CA Performance Management - Usage and Administration DX NetOps

Issue/Introduction

We have a few (9) devices that had their polling dropped for less than 1 minute because of a network hiccup. Spectrum noticed this as well.

Because of this, Device Polling Statistics, Rule Name: Data Collector Dropped Poll Request, alarms are generated for those 9 devices.

However the issue only lasted for a few seconds, polling does not resume in PM (no problems in spectrum). The devices have "management agent lost" status in PM. This is incorrect as polling works fine.

We've seen this issue multiple times in the past. The only resolution is to stop and start polling manually for the devices. Sometimes these events go unnoticed for days which causes huge data gaps.

snmpwalk via command line shows that device works fine.

Environment

All Netops Performance Management Releases

Cause

Firewall blocks the responses

Resolution

The issue was that the connections were already present in the connection table and a policy push was performed for that VSX FireWall.

The connection persistency for that VSX FireWall is set to “Rematch connections”.

As the DC server did not re-initiate the connections there was no rematch.

Additional Information

For each new connection, the FireWall will evaluate the flow against our policy.If the flow is allowed, it will be stored in a connection table.

Connections that are listed in the connection table do not require to be rematched against the Policy.

By default, without keepalive, that connection will have a TTL in the connection table of 3600 seconds (1hour).

The SpectroServers do poll every 5 minutes if I remember correctly, indefinitely resetting the TTL for the connection. (the new polls keep the connection alive and there is no need for keepalives to be sent in order to maintain the connection).

Now the FireWall that handles that traffic is set to rematch every connection against the policy should a new policy be pushed to the FireWall. (Persistency policy).
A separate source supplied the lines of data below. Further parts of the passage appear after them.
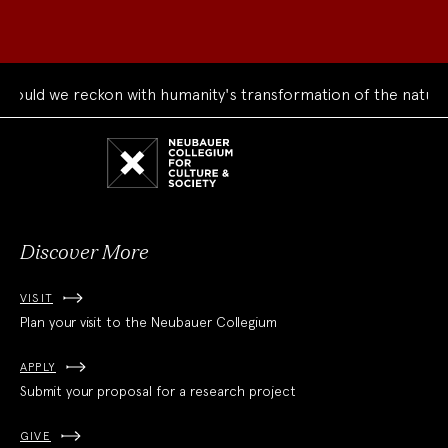
uld we reckon with humanity's transformation of the natural 
Neubauer
Collegium
for
Culture
and
Society
Discover More
VISIT
Plan your visit to the Neubauer Collegium
APPLY
Submit your proposal for a research project
GIVE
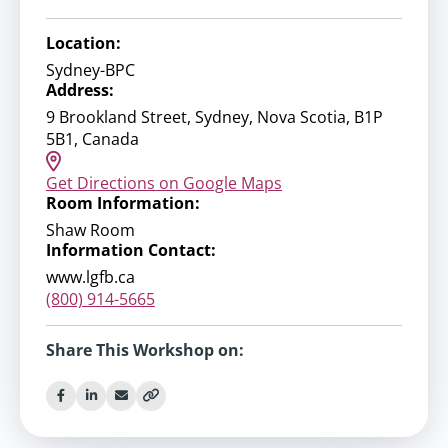
Location:
Sydney-BPC
Address:
9 Brookland Street, Sydney, Nova Scotia, B1P
5B1, Canada
Get Directions on Google Maps
Room Information:
Shaw Room
Information Contact:
www.lgfb.ca
(800) 914-5665
Share This Workshop on:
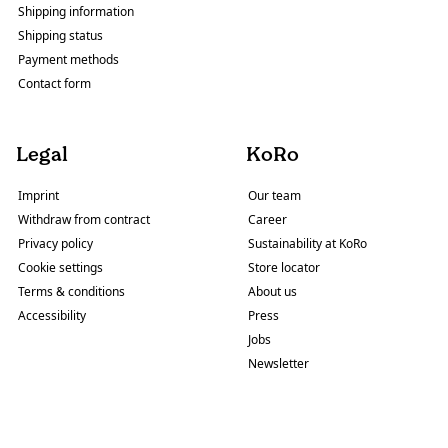
Shipping information
Shipping status
Payment methods
Contact form
Legal
KoRo
Imprint
Our team
Withdraw from contract
Career
Privacy policy
Sustainability at KoRo
Cookie settings
Store locator
Terms & conditions
About us
Accessibility
Press
Jobs
Newsletter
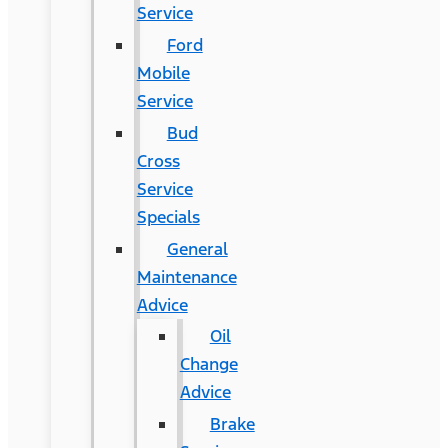
Service
Ford
Mobile
Service
Bud
Cross
Service
Specials
General
Maintenance
Advice
Oil
Change
Advice
Brake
Only connections that go through the policy decision making may be allowed through the FireWall.

As the SNMP polling connection was still present in the connection table it was still “accepted” but dropped down the line as it was not rematched.

To allow the flow to be rematched against the policy I had to kill the sessions that were present in the connection table.

To avoid such incidents to reoccur I cloned the services for the flow and used an option to override the Persistency.

SNMP polls will no more required to be rematched against the policy should a new policy be pushed on that FireWall even if the Persistency would require a rematch against the policy.